- _Exercise requirements_
Reproduce exactly, from the data that follows, the line with "Outlined on this", the line with "- gross tumour volume (mass): <48,39,140,150>", and every line that lies between them.

- _Provided records_
=====
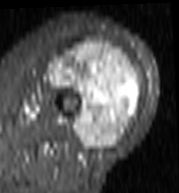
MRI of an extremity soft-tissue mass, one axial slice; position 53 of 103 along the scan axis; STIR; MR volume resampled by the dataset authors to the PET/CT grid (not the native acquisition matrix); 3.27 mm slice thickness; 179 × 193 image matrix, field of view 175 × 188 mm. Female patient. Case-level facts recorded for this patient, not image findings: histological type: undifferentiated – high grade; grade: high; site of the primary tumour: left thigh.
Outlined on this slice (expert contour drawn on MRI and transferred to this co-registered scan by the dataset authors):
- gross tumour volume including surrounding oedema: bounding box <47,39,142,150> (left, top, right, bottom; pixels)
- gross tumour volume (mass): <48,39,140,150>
=====
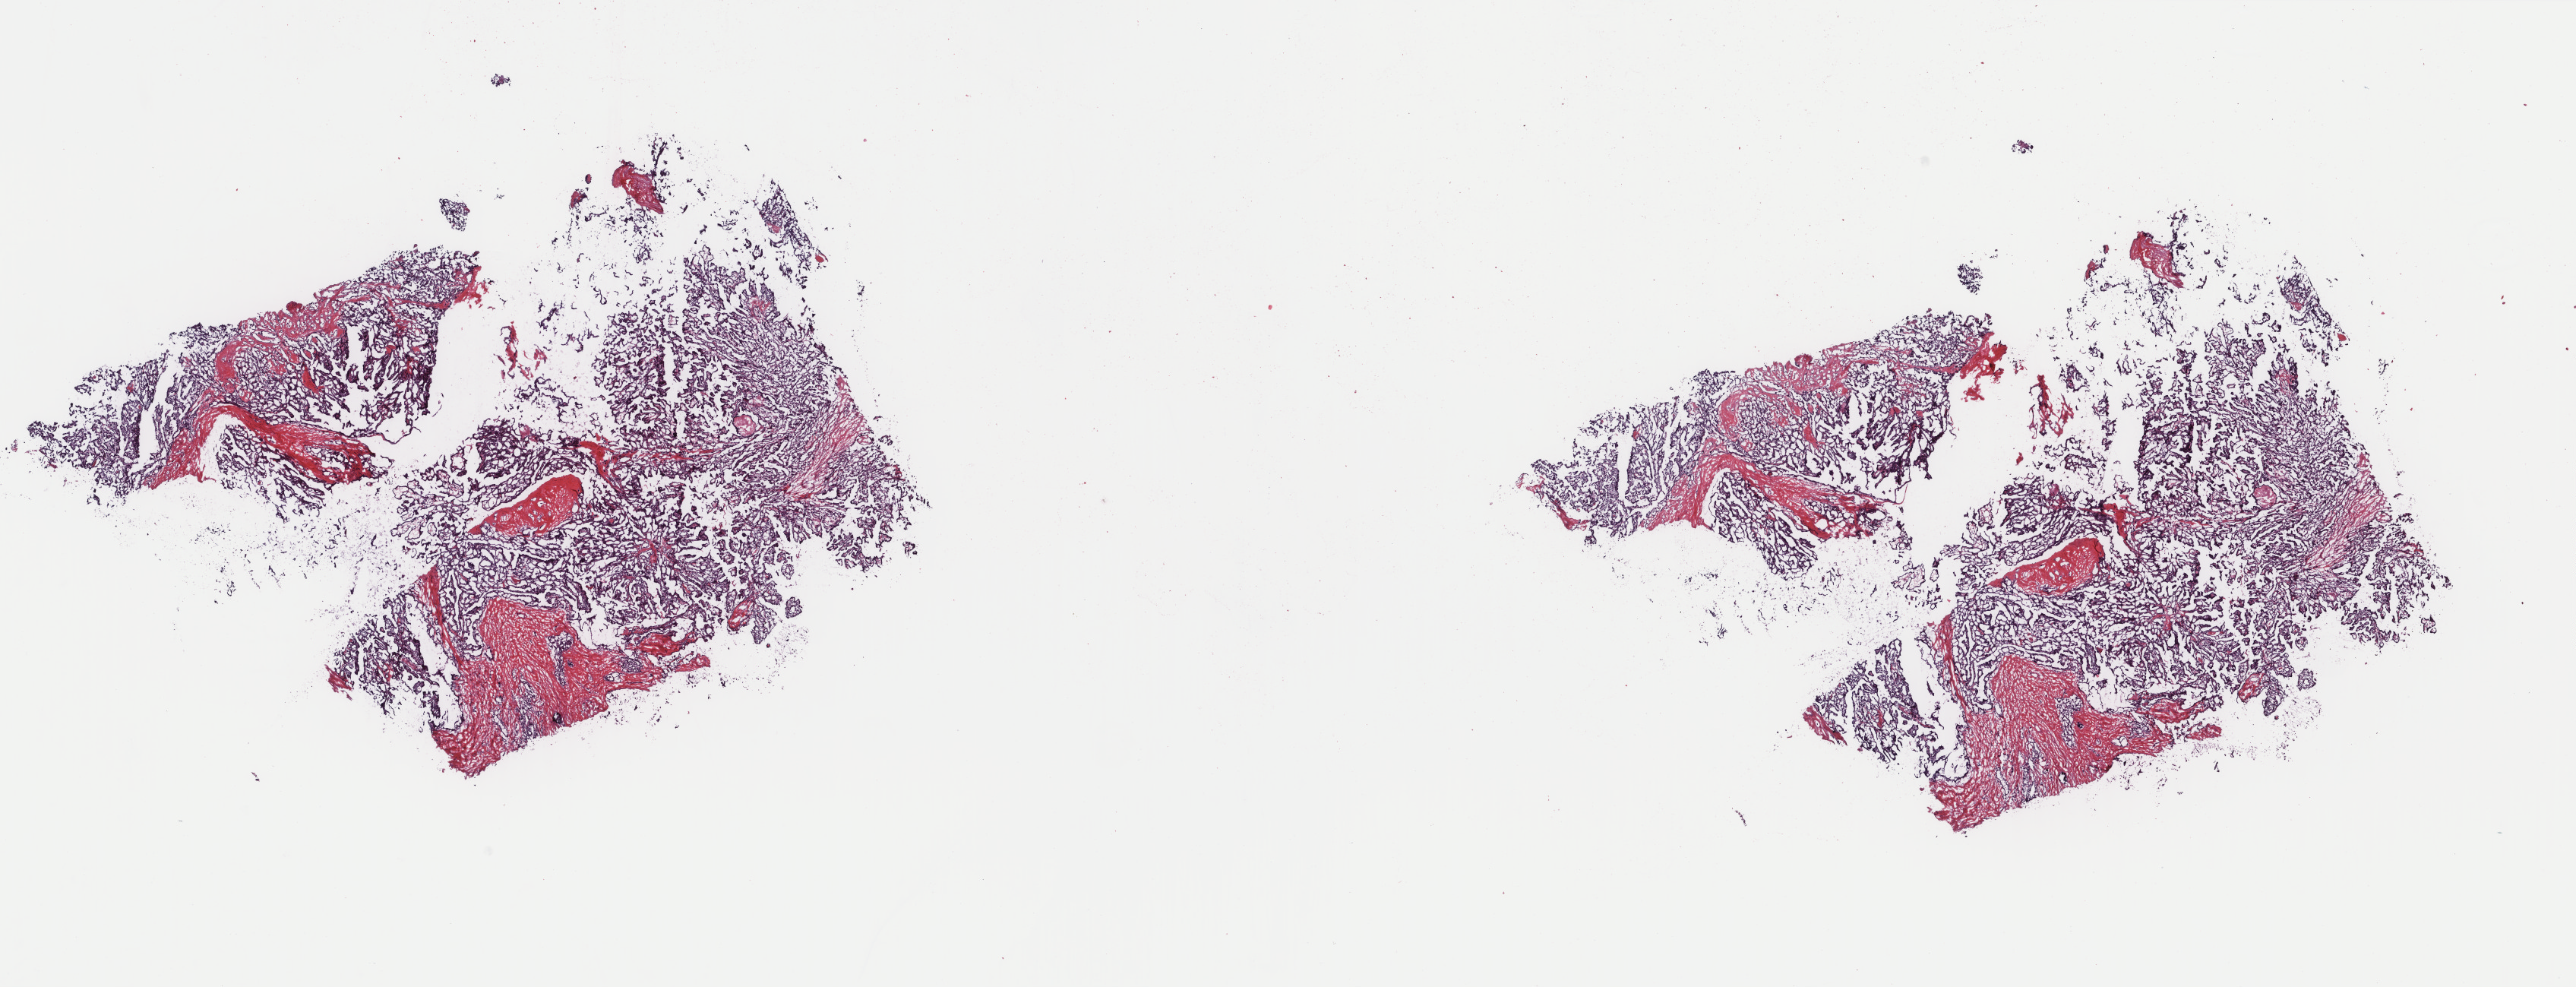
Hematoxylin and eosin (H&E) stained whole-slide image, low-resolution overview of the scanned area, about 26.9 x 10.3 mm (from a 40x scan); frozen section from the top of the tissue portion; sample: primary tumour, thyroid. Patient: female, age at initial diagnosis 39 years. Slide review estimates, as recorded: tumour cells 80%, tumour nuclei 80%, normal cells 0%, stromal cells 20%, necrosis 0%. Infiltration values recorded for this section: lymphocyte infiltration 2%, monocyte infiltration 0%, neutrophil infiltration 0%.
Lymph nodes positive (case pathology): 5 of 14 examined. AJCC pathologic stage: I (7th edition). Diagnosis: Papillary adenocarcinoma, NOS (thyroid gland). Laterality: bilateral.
=====
- _Task response_
Outlined on this slice (expert contour drawn on MRI and transferred to this co-registered scan by the dataset authors):
- gross tumour volume including surrounding oedema: bounding box <47,39,142,150> (left, top, right, bottom; pixels)
- gross tumour volume (mass): <48,39,140,150>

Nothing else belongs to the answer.